Na busca de reflexão sobre essa situação, a cerca de dois anos minha grande amiga Anita Jardim, que na época era estudante de jornalismo, escrevia algo providencial que ilustra muito bem esta reportagem sobre os jovens de Guarulhos. Durante o tempo que passaram na academia Anita Jardim e este que vos escreve tiveram grande preocupação com as manifestações de rebeldia de setores da sociedade que expressão criticas a estrutura e a cultura social, associado a um profundo desejo de compreensão da sociedade, sobretudo por esses dois estudantes terem sido parte dessas chamadas tribos, que rebelavam-se aos padrões sociais. Em seu texto Jardim compreendia:

“A identidade cultural está ligada às raízes que cada região tem de maneira particular. Quando há uma comunicação em massa que achata e descarta essas particularidades, elas passam a fazer parte de um passado que não se encaixa mais aos novos hábitos. A universalização cultural descarta os valores regionais e impõem uma cultura na qual não temos mais identidade. Os jovens estão se tornando iguais, parecidos na maneira de falar, previsíveis nos distúrbios comportamentais. São marmanjos mimados pela indústria do consumo. Nas competições juvenis os melhores são os mais alienados, são as cabeças menos pensantes e nessa fábrica de ‘ninguens’, quem pensa é maluco, deslocado de uma ‘verdade’ injetada e instalada na sociedade.

Penso no que essas mentes vazias vão deixar para o futuro e concluo com toda a tragicidade do óbvio que ao invés de deixarem o que são, o nada, estão plantando o caos, suicidando nossos velhos e concretizando a decadência cultural.

Somos massificados, bestificados por máquinas que hoje já não se pode apontar e definir, já que não sabemos mais quem são as máquinas. Somos nós? Seres descartáveis, efêmeros programados pelo imperialismo econômico/cultural. Tão descartáveis quanto as embalagens do mcdonald's e as latas de coca-cola.

Como disse Cazuza: ‘Agora vou cantar para os miseráveis...Para as sementes mal plantadas, que já crescem abortadas...Vamos pedir piedade, pra essa gente careta e covarde...Que estão no mundo e perderam a viagem’.”

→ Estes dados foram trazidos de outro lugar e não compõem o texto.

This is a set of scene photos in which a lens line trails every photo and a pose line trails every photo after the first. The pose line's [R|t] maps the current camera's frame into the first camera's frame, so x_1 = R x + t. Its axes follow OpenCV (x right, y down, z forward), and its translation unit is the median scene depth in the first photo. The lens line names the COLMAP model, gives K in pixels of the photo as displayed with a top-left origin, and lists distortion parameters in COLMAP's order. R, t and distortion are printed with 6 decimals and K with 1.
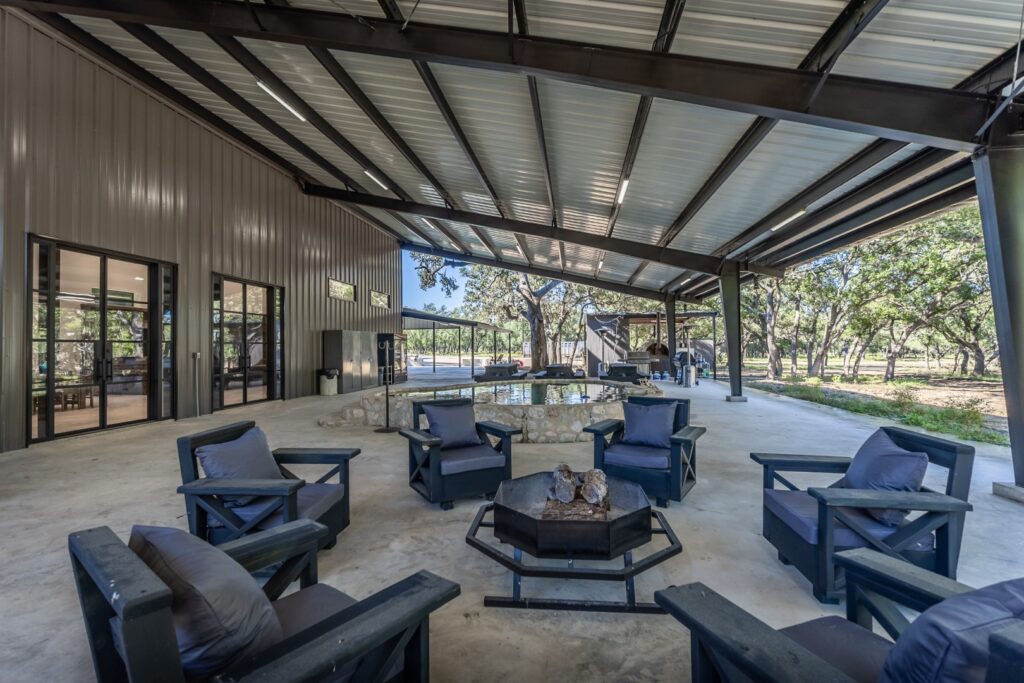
lens RADIAL K [[448.3, 0, 505.9], [0, 448.3, 349.2], [0, 0, 1]] dist [-0.000161, -0.000062]
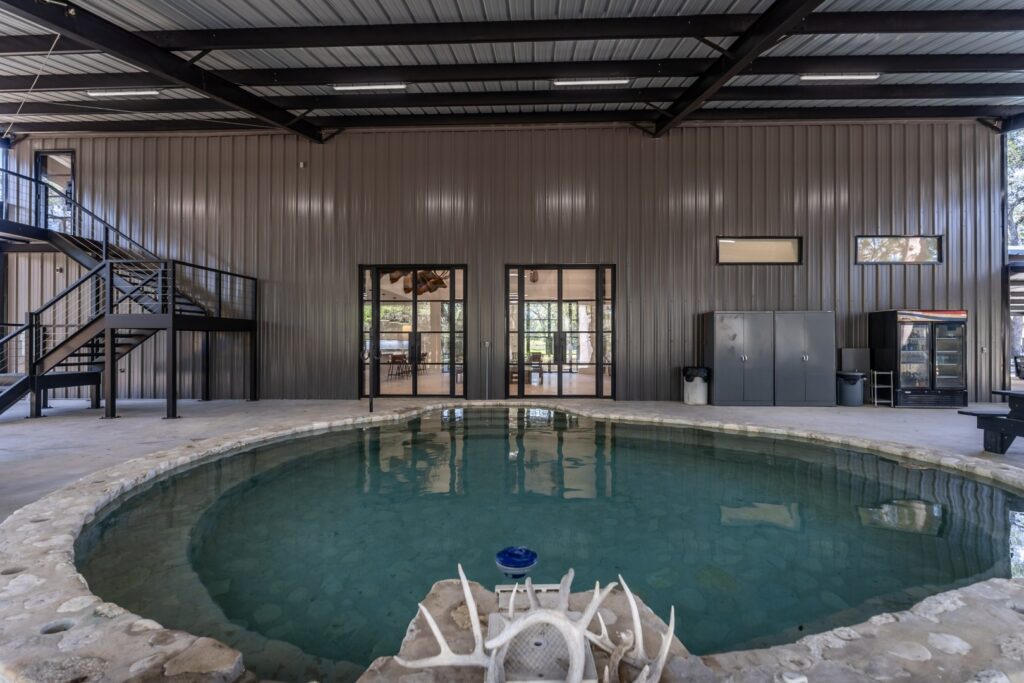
lens RADIAL K [[370.5, 0, 512.0], [0, 370.5, 341.5], [0, 0, 1]] dist [-0.000255, -0.000034]
pose [[0.110382, 0.000471, -0.993889, 0.110174], [-0.001852, 0.999998, 0.000268, 0.003206], [0.993888, 0.001811, 0.110382, 0.486688]]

Não sei ao certo se Anita Jardim participa da mesmo opinião, ou do mesmo pessimismo nos dias de hoje, quis apenas ilustrar o texto com uma opinião que não fosse minha, que também não é muito otimista, a respeito dos jovens que conheci na cidade de Guarulhos. A verdade é que qualquer relato aqui escrito é por demais superficial e retrato apenas um recorte da realidade. Dessa forma os jovens da cidade de Guarulhos podem parecer com muitos outros de outras cidades do Brasil, ao mesmo tempo pode ser algo extremamente particular ao até mesmo uma percepção precipitada.

Na praça Teraza Cristina conheci Lelo, Willian e Marcelo. Três jovens buscando alguma diversão na cidade. Lelo para de tocar seu violão e simpático conversa sobre o que faziam naquela praça.

Toda semana estamos aqui, diz ele. E completa – Sempre na Sexta-feira.

Pergunto por que?

No final de semana a pessoal vai para outros lugares.

Segundo Lelo a cidade não tem nenhum clube, danceteria ou bares que reúnem aqueles jovens. Outras pessoas concordam, dizendo que Guarullhos não tem nada de diversão para os jovens, alguns deles vão para São Paulo no final de semana, outros ficam em casa ou encontram ocupações alternativas, de festa de amigos, reuniões informais, etc. Lelo insiste:

- O lugar que você vai encontrar mais jovens reunidos é aqui, na Sexta-feira.

Wilian e Marcelo falam menos, preocupados com as meninas que passam pela praça o grupo revela por que estão ali sem ter muito o que fazer. A diversão desses jovens, além de flertar com as garotas, é beber, ouvir musica, fumar, distrair-se. Nosso amigo Willian critica Marcelo:

- Como pode cara, você trabalho 12 horas por dia, isso é escravidão.

Marcelo não responde. Com certeza não trabalha por que quer. Willian diz que não quer trabalhar, acha “maluquice”.

Góticos, punk’s, rastafaris, hippies, metaleiros, straight egde’s, stakeitistas. As tribos urbanas de Guarulhos reúnem todo tipo de pessoa, vem para cá aqueles que moram na periferia, os mais pobres, e também jovens de classe média. A maioria deles vai precisar trabalhar, mais cedo ou mais tarde. Devem assumir responsabilidades, abdicando um pouco da diversão, fato que faz desse movimento inconstante.